Vestire alla moda sì, ma low cost!

Zara ed H&M… ma non solo: un viaggio attraverso i migliori marchi della moda mondiale che propongono modelli di tendenza a prezzi accessibili

Low cost guerrilla. Low cost ambition. Low cost generation.  Come insegna la moda alta, altissima, nel mezzo tra due enormi gruppi del lusso ci sono microcosmi che diventano poi fenomeni più virali di borse di marca antiche mezzo secolo (su tutti Vetements). Quindi tra un abito virale di Primark e una divisa hippie di H&M ci sono almeno cinque marchi low cost che dovremmo considerare molto più spesso. Quali? Questi.

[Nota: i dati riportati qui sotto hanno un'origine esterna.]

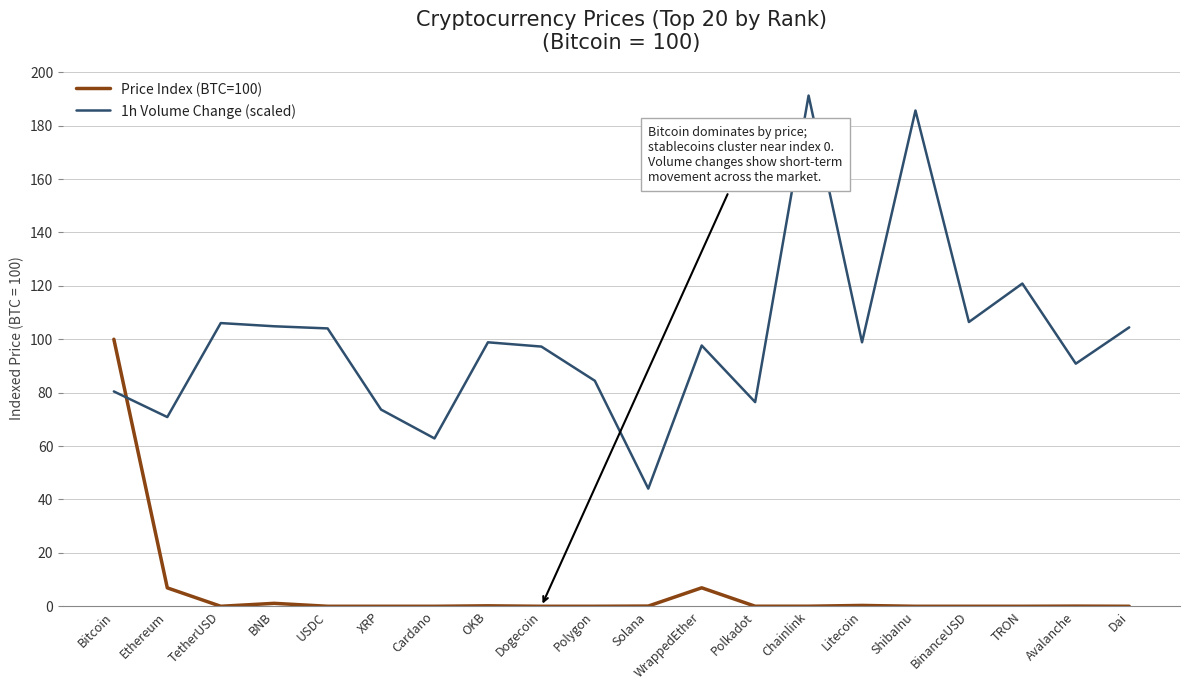

What is the average value of the Price Index (BTC=100) series?

5.8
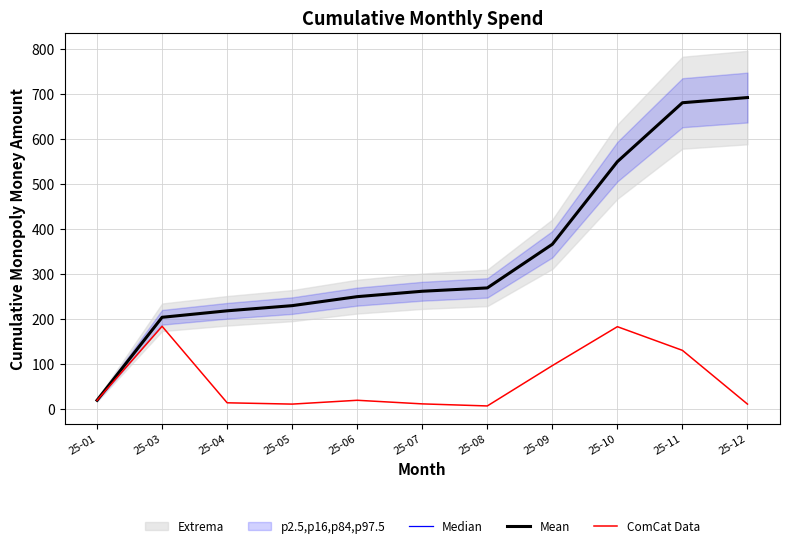

True or false: Mean and ComCat Data cross at least once.

False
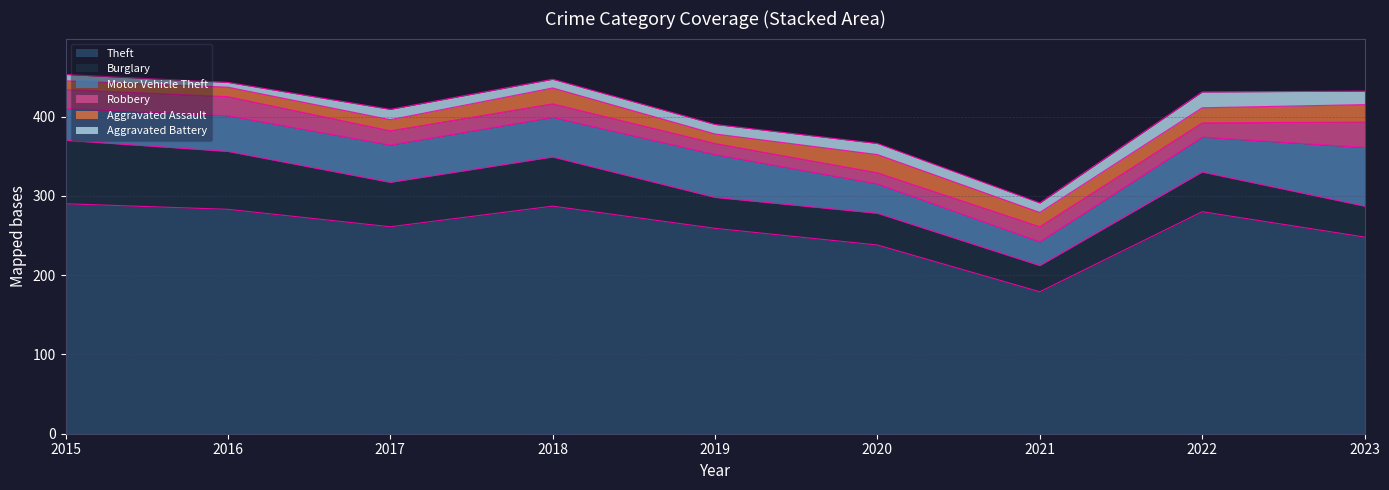

What is the maximum value for Aggravated Battery?

20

  1. OVS: è uno dei brand italiani più apprezzati nel settore della fast fashion. OVS Industry è stato fondato nel 1972 e presenta collezioni alla moda e di buona qualità, ovviamente dal design Made in Italy. Uomo, Donna e Bambino sono le linee proposte dal brand, che ha numerosi negozi non solo in Italia ma anche all’estero. OVS  veste ogni istante della giornata, con proposte basic e casual fino ai capi più eleganti per le occasioni speciali.
  2. Pixie Market.com Sofisticato, nella fascia medio-alta del low cost: qui troverete il capo che non troverai addosso alla tua collega nella stessa riunione. Sì perché qui scovate il pantalone taglio sartoriale da abbinare al caban griffatissimo
  3. Oysho, linea di biancheria intima e di oggetti per la casa. L’universo Oysho si rivolge a ragazze e giovani donne, proponendo capi di biancheria intima in colori pastello di tulle e cotone, biancheria sportiva e comoda, completini raffinati e impreziositi da ricami e inserti in raso. «Night In», un’intera collezione dedicata alla pigiameria con accostamenti insoliti, pantaloncini di tela a righine e canottiere rosa smoking, babydoll delicati e sfiziosi, pigiami e intimo di Snoopy e Mafalda. Oysho è nato in Spagna e Portogallo nel 2001 quando ha aperto i primi dieci store. la filosofia era la stessa di Zara: prezzi bassi, buona qualità, linee rinnovate quasi completamente ogni stagione.
  4. Storets.com. Sono stati i primi a rendere un’istituzione le maniche “che finiscono nel piatto”. E hanno proseguito con la linea: un pezzo solo e ben assestato. Motivo per cui qui scegliete un mood. E votatevi.
  5. Finery London. Leggermente più alto della media è indubbio che questo sia l’online store dove trovare l’abito stampato dell’estate. Colore quanto minimalismo nelle linee. Qui ci sono i colpi al cuore. Ma non al portafogli.
  6. YAMAMAY, uno dei brand di moda low cost più conosciuti e apprezzati in Italia e all’estero. Esattamente dopo dieci anni di vita Yamamay vive un secondo momento di grande sviluppo e crescita, grazie all’ingresso della famiglia Carlino, fondatrice del marchio Carpisa e alla creazione della Pianoforte Holding, nella quale convergono due brand di straordinario successo: Yamamay e Carpisa.  “Più uniti, più forti” diventa il motto del gruppo, che raggiunge in poco tempo il traguardo dei 1000 negozi, con più di 1200 dipendenti.